BEGIN Supplied information

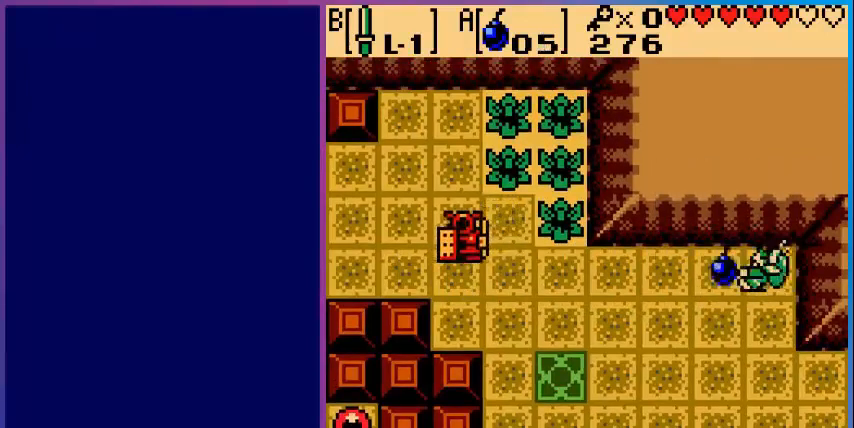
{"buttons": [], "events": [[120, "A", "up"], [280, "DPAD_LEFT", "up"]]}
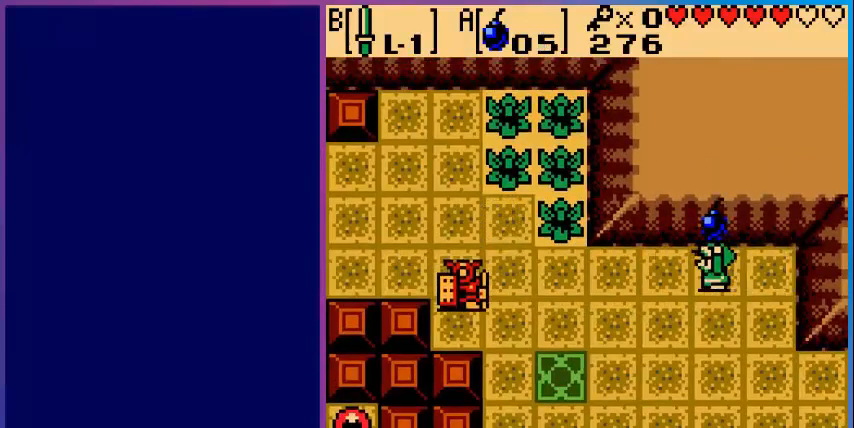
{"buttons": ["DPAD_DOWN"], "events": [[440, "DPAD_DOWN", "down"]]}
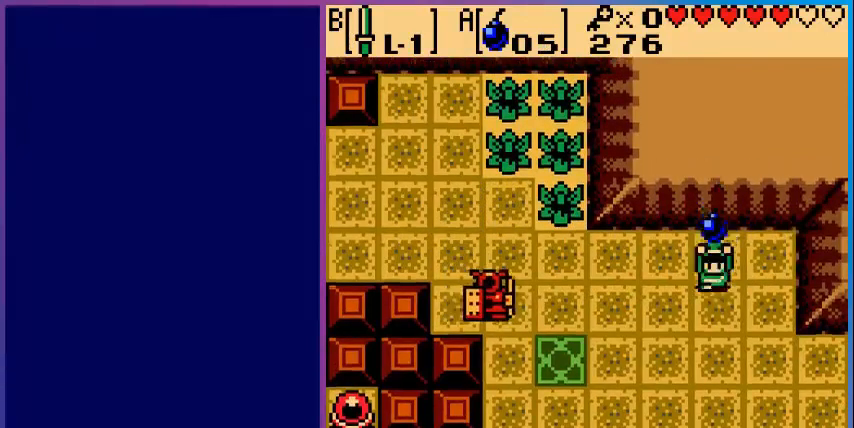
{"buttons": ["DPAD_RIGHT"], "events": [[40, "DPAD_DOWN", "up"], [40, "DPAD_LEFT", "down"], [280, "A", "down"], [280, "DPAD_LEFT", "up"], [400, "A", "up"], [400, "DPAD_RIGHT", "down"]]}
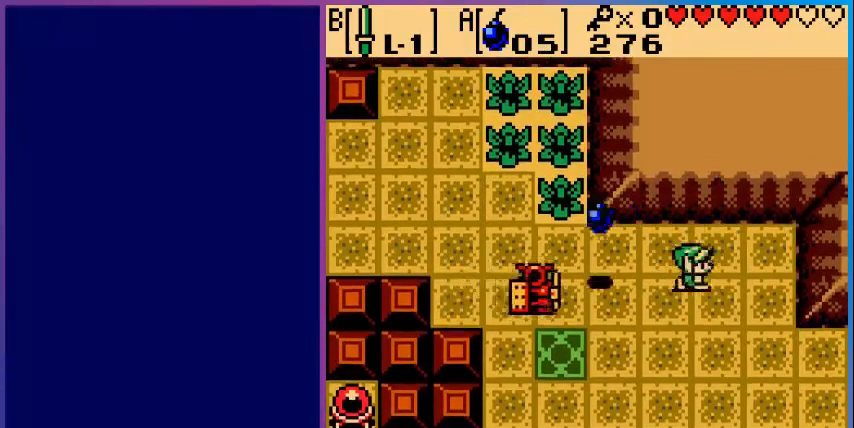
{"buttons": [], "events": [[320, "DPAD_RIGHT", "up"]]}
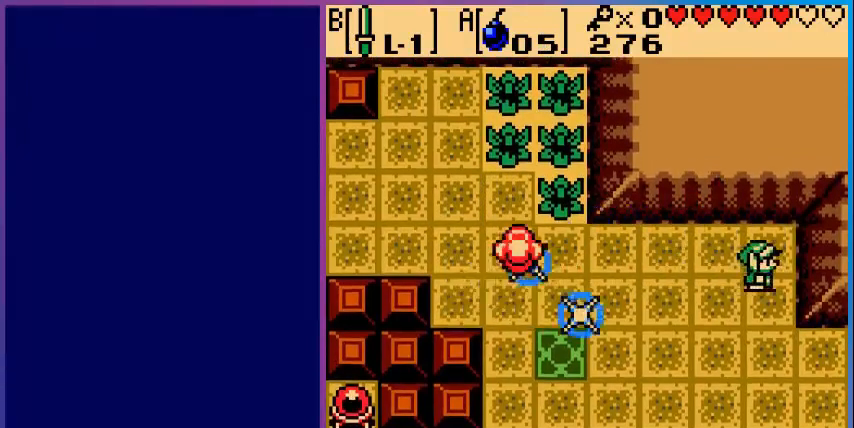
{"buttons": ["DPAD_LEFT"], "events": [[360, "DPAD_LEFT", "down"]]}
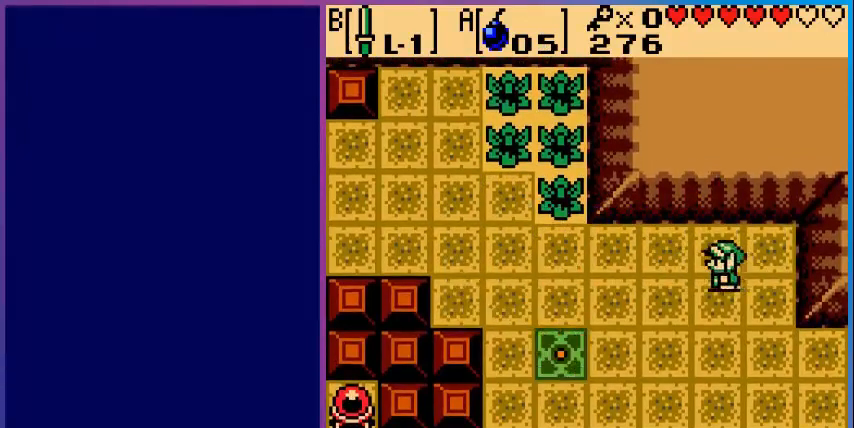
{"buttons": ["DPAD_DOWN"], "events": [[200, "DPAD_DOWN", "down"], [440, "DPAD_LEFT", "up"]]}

END Supplied information

== Task to complete ==
Print all the lines above again exactly, without any pictures.

== Answer section ==
{"buttons": [], "events": [[120, "A", "up"], [280, "DPAD_LEFT", "up"]]}
{"buttons": ["DPAD_DOWN"], "events": [[440, "DPAD_DOWN", "down"]]}
{"buttons": ["DPAD_RIGHT"], "events": [[40, "DPAD_DOWN", "up"], [40, "DPAD_LEFT", "down"], [280, "A", "down"], [280, "DPAD_LEFT", "up"], [400, "A", "up"], [400, "DPAD_RIGHT", "down"]]}
{"buttons": [], "events": [[320, "DPAD_RIGHT", "up"]]}
{"buttons": ["DPAD_LEFT"], "events": [[360, "DPAD_LEFT", "down"]]}
{"buttons": ["DPAD_DOWN"], "events": [[200, "DPAD_DOWN", "down"], [440, "DPAD_LEFT", "up"]]}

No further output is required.